The UK Citizenship Process: Integration or Marginalization?

Monday, 16 July 2018: 17:30
Oral Presentation
David BARTRAM, University of Leicester, United Kingdom
The UK ‘citizenship process’ subjects immigrants (especially those who want to become citizens) to a set of requirements ostensibly intended to enhance their identification with ‘British values’. What impact does that policy have on the immigrants themselves? Proponents of the policy suggest it will facilitate their integration: as they learn about ‘life in the UK’, they will become better able to understand and navigate core institutions. Many external observers, by contrast, believe that the requirements exacerbate marginalization, by constructing immigrants as objects of presumptive suspicion and concern.

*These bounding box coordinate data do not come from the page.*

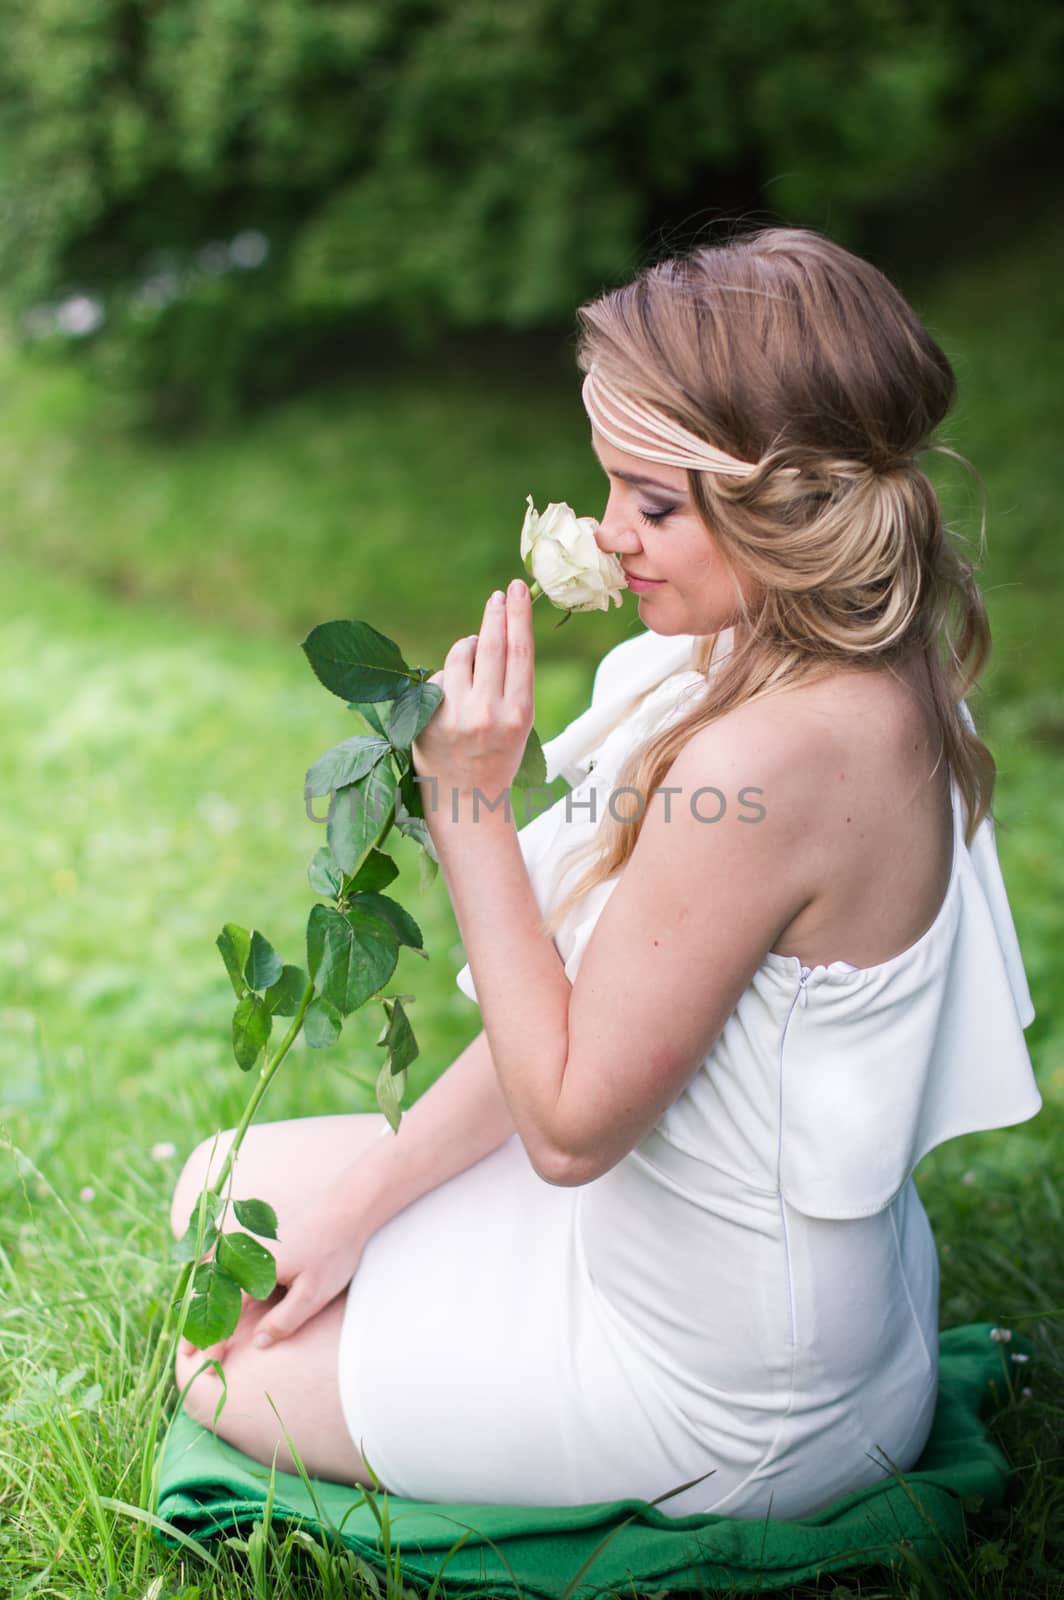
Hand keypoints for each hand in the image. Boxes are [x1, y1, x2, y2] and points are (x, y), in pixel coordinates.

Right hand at [179, 1177, 371, 1364]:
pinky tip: (214, 1289)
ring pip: (214, 1272)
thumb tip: (257, 1343)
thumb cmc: (335, 1251)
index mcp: (256, 1270)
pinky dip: (214, 1278)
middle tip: (183, 1352)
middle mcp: (246, 1253)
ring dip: (201, 1298)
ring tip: (193, 1325)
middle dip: (196, 1322)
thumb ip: (284, 1320)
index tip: (208, 1367)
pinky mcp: (260, 1238)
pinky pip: (226, 1259)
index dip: (215, 1341)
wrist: (349, 1206)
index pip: (226, 1313)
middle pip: (210, 1291)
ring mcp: (252, 1242)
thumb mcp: (314, 1293)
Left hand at [411, 579, 533, 807]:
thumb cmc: (497, 757)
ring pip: (460, 654)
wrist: (466, 801)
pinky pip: (437, 678)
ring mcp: (453, 715)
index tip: (517, 589)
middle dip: (495, 614)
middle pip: (490, 644)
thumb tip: (488, 635)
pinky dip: (446, 680)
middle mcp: (487, 712)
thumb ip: (508, 683)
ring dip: (467, 646)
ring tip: (473, 655)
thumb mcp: (518, 724)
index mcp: (518, 714)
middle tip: (498, 595)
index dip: (518, 615)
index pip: (519, 651)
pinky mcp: (426, 718)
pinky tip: (450, 703)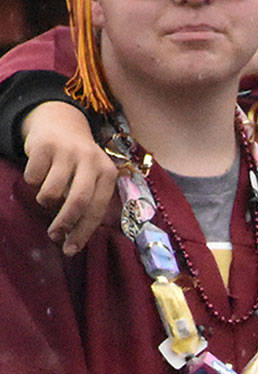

For the most part, this debate has been conducted via analysis of policies and documents. In this paper I adopt an empirical strategy focusing on outcomes for the immigrants themselves. Using panel data from ‘Understanding Society’ (the UK household panel survey), I investigate interest in politics among those who are non-citizens at Wave 1, comparing those who became citizens by Wave 6 to those who remained non-citizens.

The analysis indicates that those who became citizens subsequently reported lower interest in politics, controlling for other determinants. The longitudinal nature of the analysis suggests that this decrease comes as a consequence of their naturalization, rather than indicating lower interest already prior to naturalization. This unexpected finding reinforces the concerns of critics of the ‘citizenship test’ regime: the policy appears to do more to alienate new citizens than it does to facilitate their integration in the political sphere.